= Gerrit de Hooch =

Dutch painter

Gerrit de Hooch was a 17th-century Dutch painter of italianate landscapes, who lived and worked in The Hague, Dutch Repbublic.

He was a member of the local guild of artists, the Confrerie Pictura since 1660. Born as a son of local bailiff Eliseus de Hoog (also de Hooch) and Josina van Platen, who married in 1629 in The Hague. Gerrit's wife, Anna van Eyck (born The Hague 1629, married 1660 The Hague), is recorded widow in 1680. Anna's father was Hermanus van Eyck, who had the great philosopher Daniel Heinsius as an uncle and tutor. Gerrit himself is related to the portrait painter Dirck Cornelis de Hooch, who was his father's brother. Gerrit's son Eliseus de Hooch was a painter, too (Mr Constrijkschilder) and an engraver in silver. Eliseus worked and lived in The Hague and Rotterdam. Gerrit's daughter Josyanna Maria de Hooch married the painter Frederick Bernaerts, who lived and worked in The Hague.

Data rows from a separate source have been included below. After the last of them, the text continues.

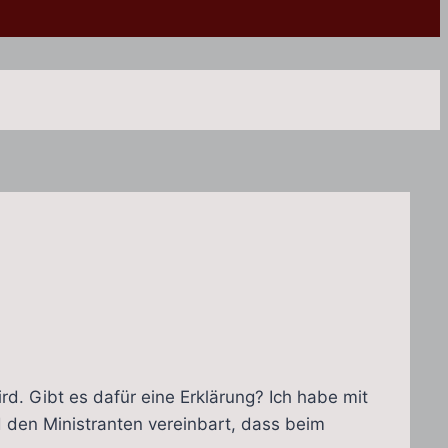
d. Gibt es dafür eine Erklärung? Ich habe mit
d den Ministranten vereinbart, dass beim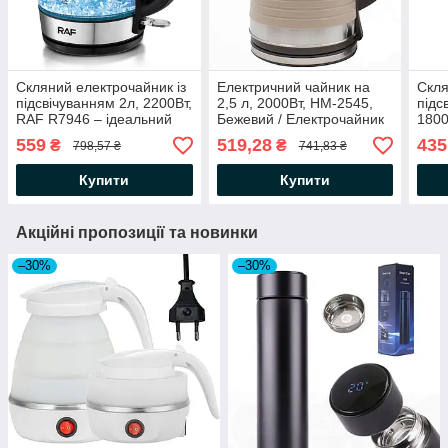
Скляний електрочайник із
Електричний чайник на
Скля
підсвічуванням 2л, 2200Вт,
2,5 л, 2000Вт, HM-2545,
підс
RAF R7946 – ідеальний
Бежевий / Електрочайник
1800
вибір для вашої кухні. /
металевий / Дисковий
Елек
559
519,28
435
₴
₴
798,57 ₴
741,83 ₴
Електричний чайник
чайник для дому
диск
дисковий
Купити
Купити
Акційні пропозиції та новинки
–30%
–30%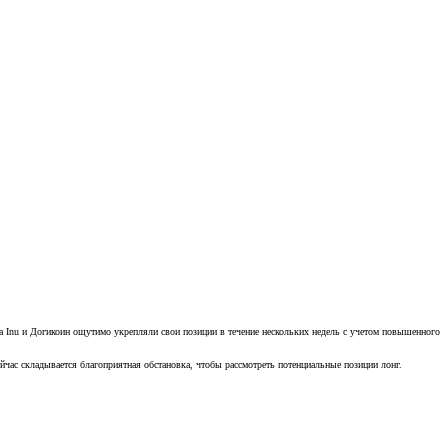
 Inu и Догикоин ощутимо укрепляли свои позиции в течение нескольких недель с учетом повышенного
йчас складывается благоприятная обстановка, чтобы рассмотреть потенциальные позиции лонг.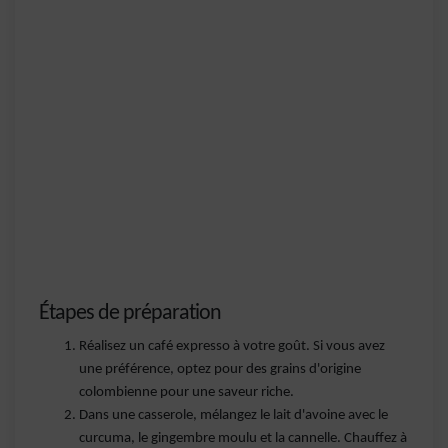
Étapes de préparation
Réalisez un café expresso à votre goût. Si vous avez
une préférence, optez pour des grains d'origine
colombienne pour une saveur riche.
Dans une casserole, mélangez le lait d'avoine avec le
curcuma, le gingembre moulu et la cannelle. Chauffez à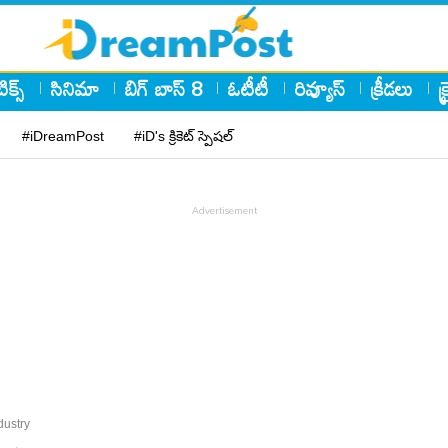
ిక్స్
సినిమా
బిగ్ బాస్ 8
ఓటీటీ
రివ్యూస్
క్రీడలు
క
#iDreamPost
#iD's క్రికెట్ స్పెషల్
dustry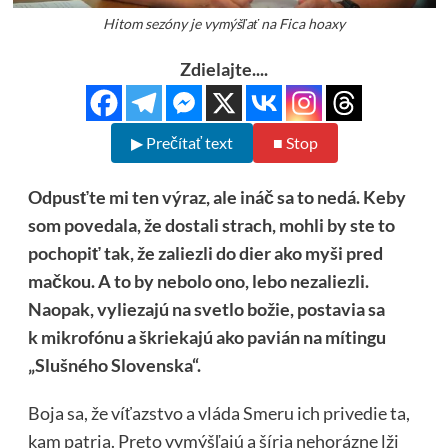
Hitom sezóny je vymýšľať na Fica hoaxy
Zdielajte....
▶ Prečítať text
■ Stop
Odpusťte mi ten výraz, ale ináč sa to nedá. Keby
som povedala, že dostali strach, mohli by ste to
pochopiť tak, že zaliezli do dier ako myši pred
mačkou. A to by nebolo ono, lebo nezaliezli.
Naopak, vyliezajú na svetlo božie, postavia sa
k mikrofónu a škriekajú ako pavián na mítingu
„Slušného Slovenska“.
Boja sa, že víťazstvo a vláda Smeru ich privedie ta,
kam patria. Preto vymýšľajú a šíria nehorázne lži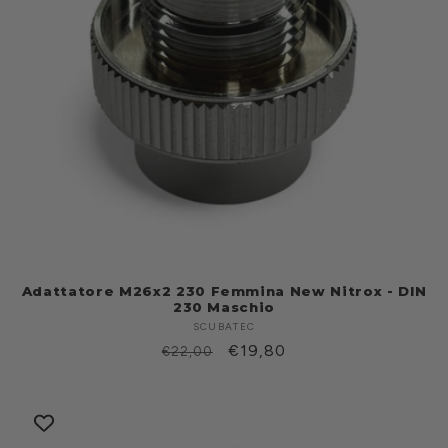
Adattatore M26x2 230 Femmina New Nitrox - DIN
230 Maschio
SCUBATEC
Produttore:
Prezzo
Prezzo
€19,80
€22,00
di
scontato
listino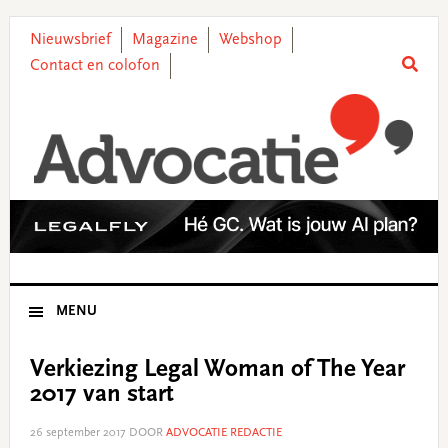
Skip
Skip
Skip
Skip
to
to
to
to
Nieuwsbrief
Magazine
Webshop
primary
main
primary
footer
Contact en colofon
navigation
content
sidebar
MENU
Verkiezing Legal Woman of The Year
2017 van start
26 september 2017
DOOR
ADVOCATIE REDACTIE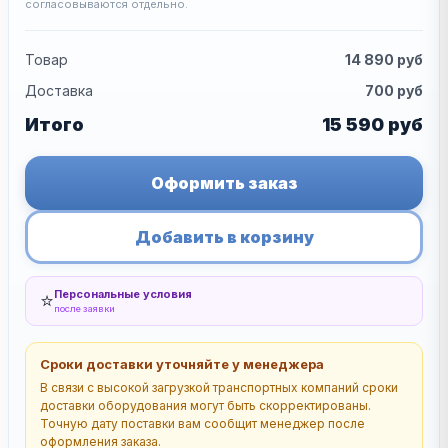
согласовываются отдельно.
Товар
14 890
руб
Доставка
700
руб
Итого
15 590
руб
Оформить заказ
Добавить в корзину
Персональные условия
⭐
после заявки
Сроки доставки уточняйте у менеджера
В связи с высокой загрузкой транспортных компаний сроки
доставки оборудования могут быть скорректированы.
Точную дату поставки вам сообщит менеджер после
оформления заказа.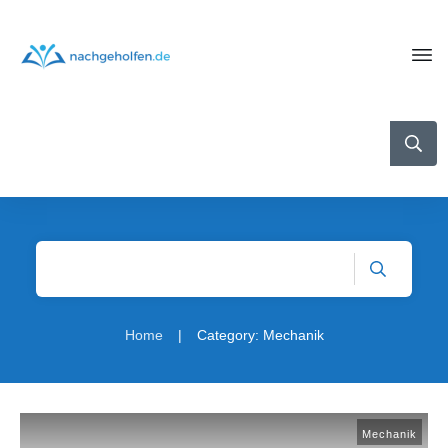
|
Home
Category: Mechanik
Mechanik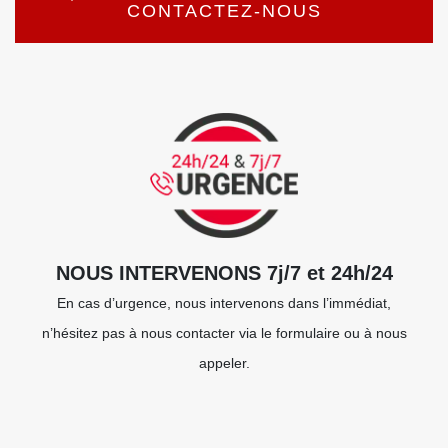
CONTACTEZ-NOUS
NOUS INTERVENONS 7j/7 et 24h/24
En cas d’urgence, nous intervenons dans l’immédiat,
n’hésitez pas à nous contacter via le formulaire ou à nous
appeler.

It is likely that Gerrit is related to the engraver Cornelis de Hooghe, who claimed to be one of Emperor Charles V's bastard sons and was executed for conspiracy in 1583.

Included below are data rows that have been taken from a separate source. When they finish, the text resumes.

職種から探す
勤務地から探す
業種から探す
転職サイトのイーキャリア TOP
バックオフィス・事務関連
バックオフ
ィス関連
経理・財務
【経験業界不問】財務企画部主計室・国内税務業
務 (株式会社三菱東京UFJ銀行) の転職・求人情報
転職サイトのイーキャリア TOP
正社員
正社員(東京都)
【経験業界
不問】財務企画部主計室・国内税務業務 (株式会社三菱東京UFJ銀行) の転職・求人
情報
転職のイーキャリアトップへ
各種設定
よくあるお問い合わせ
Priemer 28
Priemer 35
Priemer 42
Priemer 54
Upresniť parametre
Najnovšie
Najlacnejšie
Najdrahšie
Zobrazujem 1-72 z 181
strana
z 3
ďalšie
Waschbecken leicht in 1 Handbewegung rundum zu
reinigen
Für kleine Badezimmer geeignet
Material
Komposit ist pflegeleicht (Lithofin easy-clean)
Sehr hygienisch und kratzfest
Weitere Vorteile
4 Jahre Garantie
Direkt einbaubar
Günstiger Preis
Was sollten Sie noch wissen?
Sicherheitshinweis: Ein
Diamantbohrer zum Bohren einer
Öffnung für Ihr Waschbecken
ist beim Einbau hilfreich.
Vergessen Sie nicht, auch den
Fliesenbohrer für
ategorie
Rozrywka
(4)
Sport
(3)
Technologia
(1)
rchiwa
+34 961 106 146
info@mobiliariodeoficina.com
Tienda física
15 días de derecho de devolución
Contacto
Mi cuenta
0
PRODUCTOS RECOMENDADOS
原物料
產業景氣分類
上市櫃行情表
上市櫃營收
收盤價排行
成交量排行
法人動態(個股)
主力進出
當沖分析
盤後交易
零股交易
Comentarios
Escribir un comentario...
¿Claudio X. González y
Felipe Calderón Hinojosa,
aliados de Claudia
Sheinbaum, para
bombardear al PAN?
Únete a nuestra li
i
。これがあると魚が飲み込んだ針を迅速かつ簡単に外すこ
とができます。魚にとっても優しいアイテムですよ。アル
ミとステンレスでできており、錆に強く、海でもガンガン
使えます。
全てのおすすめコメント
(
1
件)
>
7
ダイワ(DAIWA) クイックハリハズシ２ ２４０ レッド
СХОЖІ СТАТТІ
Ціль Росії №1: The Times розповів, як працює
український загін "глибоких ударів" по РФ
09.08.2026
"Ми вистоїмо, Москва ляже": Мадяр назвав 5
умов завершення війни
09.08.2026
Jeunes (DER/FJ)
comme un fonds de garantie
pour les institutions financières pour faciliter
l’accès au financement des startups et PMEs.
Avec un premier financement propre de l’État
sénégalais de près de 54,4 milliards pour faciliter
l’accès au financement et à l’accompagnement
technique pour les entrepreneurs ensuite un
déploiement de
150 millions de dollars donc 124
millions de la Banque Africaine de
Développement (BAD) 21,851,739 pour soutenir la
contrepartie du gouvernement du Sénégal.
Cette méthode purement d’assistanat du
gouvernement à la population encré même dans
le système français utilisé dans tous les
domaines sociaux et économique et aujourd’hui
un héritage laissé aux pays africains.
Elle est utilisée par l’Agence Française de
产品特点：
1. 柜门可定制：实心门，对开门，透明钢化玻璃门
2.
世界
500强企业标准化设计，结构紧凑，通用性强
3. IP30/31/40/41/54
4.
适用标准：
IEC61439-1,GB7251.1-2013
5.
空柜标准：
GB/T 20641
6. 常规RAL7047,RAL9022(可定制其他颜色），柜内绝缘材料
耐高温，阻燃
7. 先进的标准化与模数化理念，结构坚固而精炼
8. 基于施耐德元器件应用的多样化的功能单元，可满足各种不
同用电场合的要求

One or two works by Gerrit the Hooch are known today, but their attribution is dubious.
Relation to the famous painter Pieter de Hooch or to the engraver Romeyn de Hooghe are highly unlikely.

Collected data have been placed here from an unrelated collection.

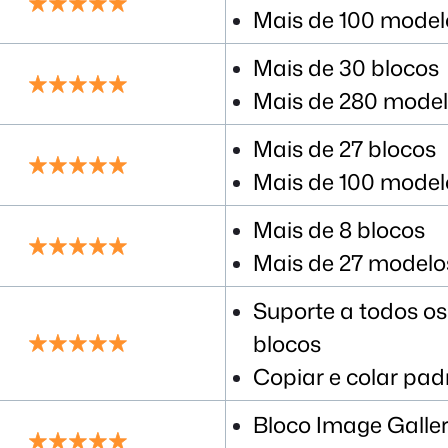
Mais de 100 model
Mais de 30 blocos
Mais de 280 mode
Mais de 27 blocos
Mais de 100 model
Mais de 8 blocos
Mais de 27 modelo
Suporte a todos os
blocos
Copiar e colar pad
Bloco Image Galle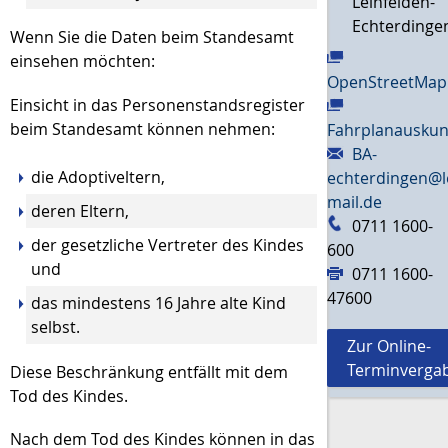
Leinfelden-
Echterdinge
Wenn Sie die Daten beim Standesamt
einsehen möchten:
OpenStreetMap
Einsicht in das Personenstandsregister
beim Standesamt können nehmen:
Fahrplanauskun
BA-
die Adoptiveltern,
echterdingen@l
mail.de
deren Eltern,
0711 1600-
der gesetzliche Vertreter des Kindes
600
und
0711 1600-
47600
das mindestens 16 Jahre alte Kind
selbst.
Zur Online-
Terminverga
Diese Beschränkung entfällt mit dem
Tod des Kindes.
Nach dem Tod des Kindes können in das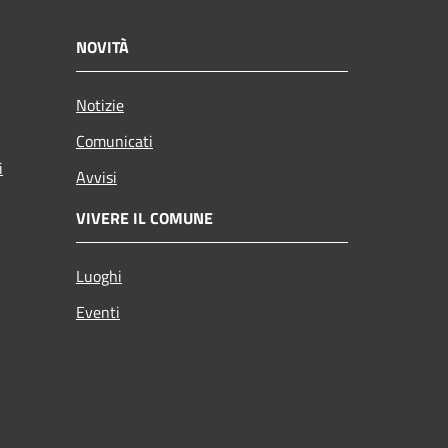
NOVITÀ
Notizie
Comunicati
i
Avvisi
VIVERE IL COMUNE
Luoghi
Eventi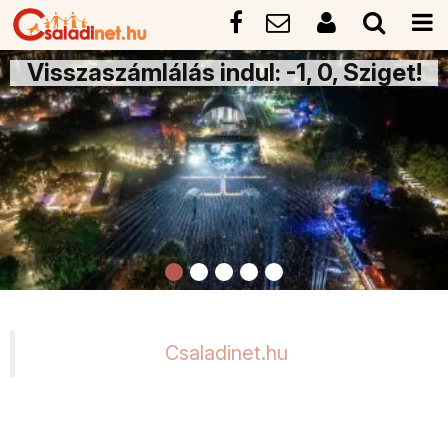
Visszaszámlálás indul: -1, 0, Sziget!
Csaladinet.hu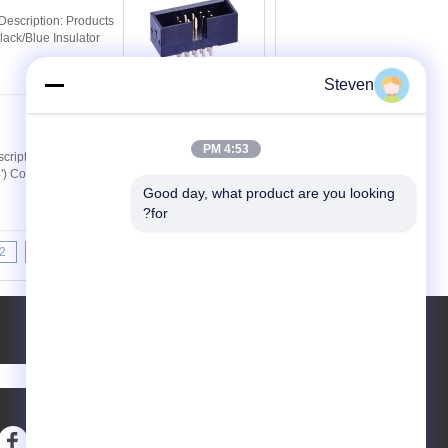
escription: Products
ack/Blue Insulator
Steven
مخاطب
4:53 PM
cription:
) Color Black/Blue
Good day, what product are you looking 
for?
2
1
<<
|<
Page 1 of 10
درخواست نقل قول
ارسال
sgs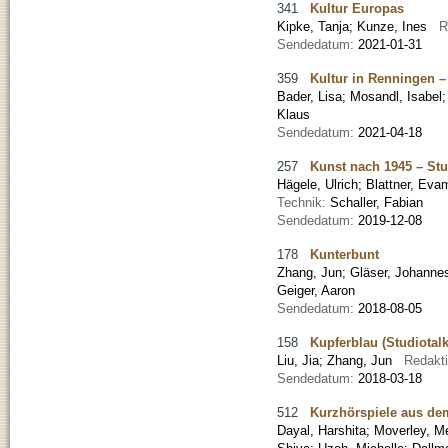
341
Kultur Europas
Kipke, Tanja
;
Kunze, Ines
R
Sendedatum:
2021-01-31
359
Kultur in Renningen –
Bader, Lisa
;
Mosandl, Isabel
Klaus
Sendedatum:
2021-04-18
257
Kunst nach 1945 – St
Hägele, Ulrich
;
Blattner, Eva
Technik:
Schaller, Fabian
Sendedatum:
2019-12-08
178
Kunterbunt
Zhang, Jun
;
Gläser, Johanne
Geiger, Aaron
Sendedatum:
2018-08-05
158
Kupferblau (Studiotalk
Liu, Jia
;
Zhang, Jun
Redakt
Sendedatum:
2018-03-18
512
Kurzhörspiele aus de
Dayal, Harshita
;
Moverley, M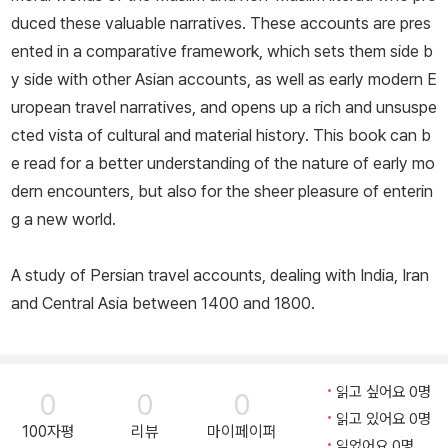
duced these valuable narratives. These accounts are pres
ented in a comparative framework, which sets them side b
y side with other Asian accounts, as well as early modern E
uropean travel narratives, and opens up a rich and unsuspe
cted vista of cultural and material history. This book can b
e read for a better understanding of the nature of early mo
dern encounters, but also for the sheer pleasure of enterin
g a new world.
A study of Persian travel accounts, dealing with India, Iran
and Central Asia between 1400 and 1800.
읽고 싶어요 0명
0
0
0
읽고 있어요 0명
100자평
리뷰
마이페이퍼
읽었어요 0명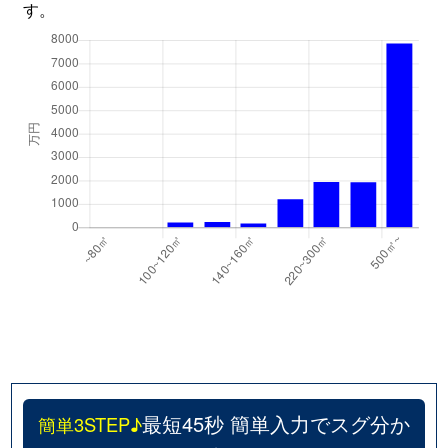
す。
最短45秒 簡単入力でスグ分か
簡単3STEP♪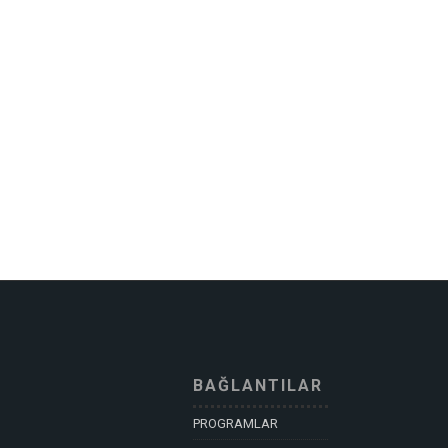
BAĞLANTILAR
PROGRAMLAR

Gerrit de Hooch was a friend of the painters Caspar Netscher and Melchior d'Hondecoeter. The first one attended the baptism of a daughter Margaretha in 1676, named after Caspar's wife Margaretha Godijn. The latter signed Gerrit's last will.
Gerrit rented a house that was owned by the painter Nicolaas Willingh and he testified against the painter Pieter Plantijn, who had left his Irish wife. Gerrit owned some houses himself in The Hague but sold several of them, presumably because he was in constant debt.